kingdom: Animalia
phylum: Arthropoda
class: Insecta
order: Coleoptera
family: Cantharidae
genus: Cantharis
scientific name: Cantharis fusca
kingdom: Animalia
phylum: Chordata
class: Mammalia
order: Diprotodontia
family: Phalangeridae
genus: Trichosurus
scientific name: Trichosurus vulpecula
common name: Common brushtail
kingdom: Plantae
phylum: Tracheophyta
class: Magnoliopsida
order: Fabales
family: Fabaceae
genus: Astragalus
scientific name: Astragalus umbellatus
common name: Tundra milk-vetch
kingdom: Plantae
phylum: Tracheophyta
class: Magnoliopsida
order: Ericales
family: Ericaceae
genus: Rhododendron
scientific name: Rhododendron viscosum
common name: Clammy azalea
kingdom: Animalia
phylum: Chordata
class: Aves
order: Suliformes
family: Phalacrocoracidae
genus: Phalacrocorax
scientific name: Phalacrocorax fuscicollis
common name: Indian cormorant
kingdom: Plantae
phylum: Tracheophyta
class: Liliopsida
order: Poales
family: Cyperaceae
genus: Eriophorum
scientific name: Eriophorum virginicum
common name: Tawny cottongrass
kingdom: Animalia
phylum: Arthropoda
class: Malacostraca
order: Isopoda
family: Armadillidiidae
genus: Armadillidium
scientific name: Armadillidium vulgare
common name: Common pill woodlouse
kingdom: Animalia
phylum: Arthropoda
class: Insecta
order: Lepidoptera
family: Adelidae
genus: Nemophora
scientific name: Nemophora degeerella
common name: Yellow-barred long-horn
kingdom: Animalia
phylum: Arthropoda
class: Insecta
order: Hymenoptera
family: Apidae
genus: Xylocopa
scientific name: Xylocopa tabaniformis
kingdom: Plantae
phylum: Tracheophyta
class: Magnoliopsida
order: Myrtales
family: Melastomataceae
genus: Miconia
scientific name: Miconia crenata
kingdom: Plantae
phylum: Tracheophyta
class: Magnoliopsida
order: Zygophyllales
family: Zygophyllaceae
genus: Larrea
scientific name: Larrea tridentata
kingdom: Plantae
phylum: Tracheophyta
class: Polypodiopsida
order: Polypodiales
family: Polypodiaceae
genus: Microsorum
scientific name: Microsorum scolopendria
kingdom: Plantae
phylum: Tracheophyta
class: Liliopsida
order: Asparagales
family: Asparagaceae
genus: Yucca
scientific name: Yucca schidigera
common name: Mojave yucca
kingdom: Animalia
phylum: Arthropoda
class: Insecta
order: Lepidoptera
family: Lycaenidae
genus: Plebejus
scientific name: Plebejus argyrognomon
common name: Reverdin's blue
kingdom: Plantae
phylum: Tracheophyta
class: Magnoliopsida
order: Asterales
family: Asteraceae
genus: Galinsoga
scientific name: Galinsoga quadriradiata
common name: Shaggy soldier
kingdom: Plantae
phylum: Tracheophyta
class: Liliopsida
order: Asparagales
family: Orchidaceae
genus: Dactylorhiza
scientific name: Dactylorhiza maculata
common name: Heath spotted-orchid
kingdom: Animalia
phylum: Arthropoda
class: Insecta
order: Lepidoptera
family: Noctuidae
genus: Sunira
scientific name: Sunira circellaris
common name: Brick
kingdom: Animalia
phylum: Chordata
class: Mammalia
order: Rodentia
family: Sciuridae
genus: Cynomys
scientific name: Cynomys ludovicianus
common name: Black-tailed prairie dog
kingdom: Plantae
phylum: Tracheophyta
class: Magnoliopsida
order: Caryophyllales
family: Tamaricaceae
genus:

################

--- OPDRACHTVEREISTEN ---
Geef alle regels van de lijst hierboven nogmaals weer, letterlijk en zonder iets weg te laten.

--- SCHRIFTELIJK ANTWOORD ---
kingdom: Animalia
phylum: Arthropoda
class: Insecta
order: Coleoptera
family: Cantharidae
genus: Cantharis
scientific name: Cantharis fusca
kingdom: Animalia
phylum: Chordata
class: Mammalia
order: Diprotodontia
family: Phalangeridae
genus: Trichosurus
scientific name: Trichosurus vulpecula
common name: Common brushtail
kingdom: Plantae
phylum: Tracheophyta
class: Magnoliopsida
order: Fabales
family: Fabaceae
genus: Astragalus
scientific name: Astragalus umbellatus
common name: Tundra milk-vetch
kingdom: Plantae
phylum: Tracheophyta
class: Magnoliopsida
order: Ericales
family: Ericaceae
genus: Rhododendron
scientific name: Rhododendron viscosum
common name: Clammy azalea
kingdom: Animalia
phylum: Chordata
class: Aves
order: Suliformes
family: Phalacrocoracidae
genus: Phalacrocorax
scientific name: Phalacrocorax fuscicollis
common name: Indian cormorant
kingdom: Plantae
phylum: Tracheophyta
class: Liliopsida
order: Poales
family: Cyperaceae
genus: Eriophorum
scientific name: Eriophorum virginicum
common name: Tawny cottongrass
kingdom: Animalia
phylum: Arthropoda
class: Malacostraca
order: Isopoda
family: Armadillidiidae
genus: Armadillidium
scientific name: Armadillidium vulgare
common name: Common pill woodlouse
kingdom: Animalia
phylum: Arthropoda
class: Insecta
order: Lepidoptera
family: Adelidae
genus: Nemophora
scientific name: Nemophora degeerella
common name: Yellow-barred long-horn
kingdom: Animalia
phylum: Arthropoda
class: Insecta
order: Hymenoptera
family: Apidae
genus: Xylocopa
scientific name: Xylocopa tabaniformis
kingdom: Plantae
phylum: Tracheophyta
class: Magnoliopsida
order: Myrtales
family: Melastomataceae
genus: Miconia
scientific name: Miconia crenata
kingdom: Plantae
phylum: Tracheophyta
class: Magnoliopsida
order: Zygophyllales
family: Zygophyllaceae
genus: Larrea
scientific name: Larrea tridentata
kingdom: Plantae
phylum: Tracheophyta
class: Polypodiopsida
order: Polypodiales
family: Polypodiaceae
genus: Microsorum
scientific name: Microsorum scolopendria
kingdom: Plantae
phylum: Tracheophyta
class: Liliopsida
order: Asparagales
family: Asparagaceae
genus: Yucca
scientific name: Yucca schidigera
common name: Mojave yucca
kingdom: Animalia
phylum: Arthropoda
class: Insecta
order: Lepidoptera
family: Lycaenidae
genus: Plebejus
scientific name: Plebejus argyrognomon
common name: Reverdin's blue
kingdom: Plantae
phylum: Tracheophyta
class: Magnoliopsida
order: Asterales
family: Asteraceae
genus: Galinsoga
scientific name: Galinsoga quadriradiata
common name: Shaggy soldier
kingdom: Plantae
phylum: Tracheophyta
class: Liliopsida
order: Asparagales
family: Orchidaceae
genus: Dactylorhiza
scientific name: Dactylorhiza maculata
common name: Heath spotted-orchid
kingdom: Animalia
phylum: Arthropoda
class: Insecta
order: Lepidoptera
family: Noctuidae
genus: Sunira
scientific name: Sunira circellaris
common name: Brick
kingdom: Animalia
phylum: Chordata
class: Mammalia
order: Rodentia
family: Sciuridae
genus: Cynomys
scientific name: Cynomys ludovicianus
common name: Black-tailed prairie dog
kingdom: Plantae
phylum: Tracheophyta
class: Magnoliopsida
order: Caryophyllales
family: Tamaricaceae
genus:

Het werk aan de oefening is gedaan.